In order to maintain the global optimization achieved by iterative deletion, parallel processing is restricted to the growing list of regions to be partitioned in each pass. In the first pass the main region is partitioned by a master process into two. In the second pass the resulting two regions are partitioned into four in parallel by the master and a slave and so on until the processor limit is reached. As the list grows, regions above a certain threshold are distributed evenly by the master among all processes. An example is shown in Figure 5. Initially, we implemented the data distribution using a message per work unit (i.e. region). Thus, the master walks the list and sends a message for each region to the slaves in a *round-robin* fashion. We optimized this implementation by generating a message per each batch of work units using MPI's *vector scatter-gather*. Obviously, the latter outperforms the first because it increases the computation granularity by requiring the master to communicate fewer messages with larger size. Load balance is maintained by the aforementioned even distribution of regions and by the fact that the partitioning engine produces balanced region cuts as well.

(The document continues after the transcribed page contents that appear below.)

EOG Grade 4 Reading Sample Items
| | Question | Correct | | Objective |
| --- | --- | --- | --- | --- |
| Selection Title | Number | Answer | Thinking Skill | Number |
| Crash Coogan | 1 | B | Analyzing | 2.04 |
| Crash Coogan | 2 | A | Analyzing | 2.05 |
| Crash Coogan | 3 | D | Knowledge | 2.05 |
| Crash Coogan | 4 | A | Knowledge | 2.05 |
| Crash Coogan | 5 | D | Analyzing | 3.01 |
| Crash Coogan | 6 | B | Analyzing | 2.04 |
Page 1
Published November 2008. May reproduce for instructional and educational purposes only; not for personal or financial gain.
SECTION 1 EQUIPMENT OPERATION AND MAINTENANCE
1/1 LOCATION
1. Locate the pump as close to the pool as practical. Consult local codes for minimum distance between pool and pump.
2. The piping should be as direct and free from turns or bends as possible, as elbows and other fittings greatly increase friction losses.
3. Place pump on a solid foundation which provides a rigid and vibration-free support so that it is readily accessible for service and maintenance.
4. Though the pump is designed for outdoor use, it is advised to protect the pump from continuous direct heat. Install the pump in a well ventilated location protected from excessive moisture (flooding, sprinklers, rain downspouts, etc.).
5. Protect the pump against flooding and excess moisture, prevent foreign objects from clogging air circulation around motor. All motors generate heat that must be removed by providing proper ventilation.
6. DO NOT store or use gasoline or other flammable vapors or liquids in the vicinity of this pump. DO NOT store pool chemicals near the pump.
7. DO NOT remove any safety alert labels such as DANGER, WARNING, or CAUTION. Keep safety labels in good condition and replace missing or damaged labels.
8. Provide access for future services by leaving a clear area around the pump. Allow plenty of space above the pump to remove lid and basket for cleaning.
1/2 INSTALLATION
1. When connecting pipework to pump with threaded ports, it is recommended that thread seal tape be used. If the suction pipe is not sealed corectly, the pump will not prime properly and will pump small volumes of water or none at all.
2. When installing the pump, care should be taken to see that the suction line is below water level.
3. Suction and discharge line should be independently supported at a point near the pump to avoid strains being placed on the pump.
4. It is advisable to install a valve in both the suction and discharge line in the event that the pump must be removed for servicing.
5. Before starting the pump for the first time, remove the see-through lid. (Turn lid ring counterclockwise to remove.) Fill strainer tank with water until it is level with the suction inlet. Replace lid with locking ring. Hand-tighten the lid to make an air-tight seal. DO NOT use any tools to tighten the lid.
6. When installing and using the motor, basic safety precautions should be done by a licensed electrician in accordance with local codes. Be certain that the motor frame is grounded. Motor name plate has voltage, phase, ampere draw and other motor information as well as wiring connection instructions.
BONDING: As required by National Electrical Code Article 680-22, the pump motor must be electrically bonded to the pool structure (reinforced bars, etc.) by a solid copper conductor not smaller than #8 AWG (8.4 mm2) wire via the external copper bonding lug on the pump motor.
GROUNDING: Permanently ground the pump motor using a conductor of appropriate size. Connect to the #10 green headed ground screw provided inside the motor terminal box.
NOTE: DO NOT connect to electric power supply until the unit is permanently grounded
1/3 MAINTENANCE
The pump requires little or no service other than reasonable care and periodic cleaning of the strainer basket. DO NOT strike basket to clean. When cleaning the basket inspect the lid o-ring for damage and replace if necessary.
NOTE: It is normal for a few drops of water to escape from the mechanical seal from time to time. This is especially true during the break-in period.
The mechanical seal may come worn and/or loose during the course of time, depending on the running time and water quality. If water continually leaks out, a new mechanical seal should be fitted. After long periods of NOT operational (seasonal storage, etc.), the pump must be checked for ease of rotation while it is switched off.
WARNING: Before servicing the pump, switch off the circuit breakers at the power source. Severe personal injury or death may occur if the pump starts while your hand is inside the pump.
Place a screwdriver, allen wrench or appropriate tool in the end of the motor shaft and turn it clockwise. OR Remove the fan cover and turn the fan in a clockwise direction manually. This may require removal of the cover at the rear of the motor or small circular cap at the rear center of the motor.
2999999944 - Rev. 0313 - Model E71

Because VLSI CAD applications require large memory space, it is necessary to utilize memory efficiently. Therefore, unicast master-to-slave and broadcast communication messages are used to instruct slaves to allocate only the space required for storing and processing their workload in round robin and vector scatter-gather implementations respectively. Such messages incur slight overhead that is negligible for non-trivial placement problems.

An approximate analysis of the parallel partitioning follows. Consider a region of area R to be partitioned into N regions just below the threshold. Assuming a linear run time complexity of the partitioning engine and a homogeneous distribution of circuit elements, if it takes time  $T_p$  to partition R, then partitioning a region of area  $\frac{R}{n}$  requires  $\frac{T_p}{n}$ . The progression of region partitioning is modeled by the tree in Figure 5. A sequential implementation performs n steps, with step time  $\frac{T_p}{n}$ , at each pass to partition n regions into 2n regions with a total time of  $T_p$ . The number of passes is  $log_2N$ , and so the total amount of partitioning time is  $T_p \cdot log_2 N$ . On the other hand, using P processors, the first  $log_2P + 1$  passes have  $n \le P$ and each takes  $\frac{T_p}{n}$  to complete (i.e. a maximum of one region per processor) while the rest have n > p and each takes ceil(n/p) x  $T_p/n$  to complete (i.e. ceil(n/p) regions per processor). The time for the first group of passes is:

$$\sum_{i=0}^{\log_2 P} \frac{T_p}{2^i} \tag{1}$$

and the total time for the rest is:

$$\sum_{i=log_2P+1}^{log_2N-1} \frac{T_p}{P} = \frac{T_p}{P} \cdot (log_2N - log_2P - 1)$$
(2)

For machines with small P, over a wide range of problem size, N is much larger than P (i.e. the number of passes with  $n \le p$  is much less than those with n > P), and if  $log_2N >> log_2P + 1$ , then the total time is given by the second formula and is approximated by  $\frac{T_p}{p} \cdot log_2N$ . The best case speedup (sequential/parallel time) is hence linear in the number of processors.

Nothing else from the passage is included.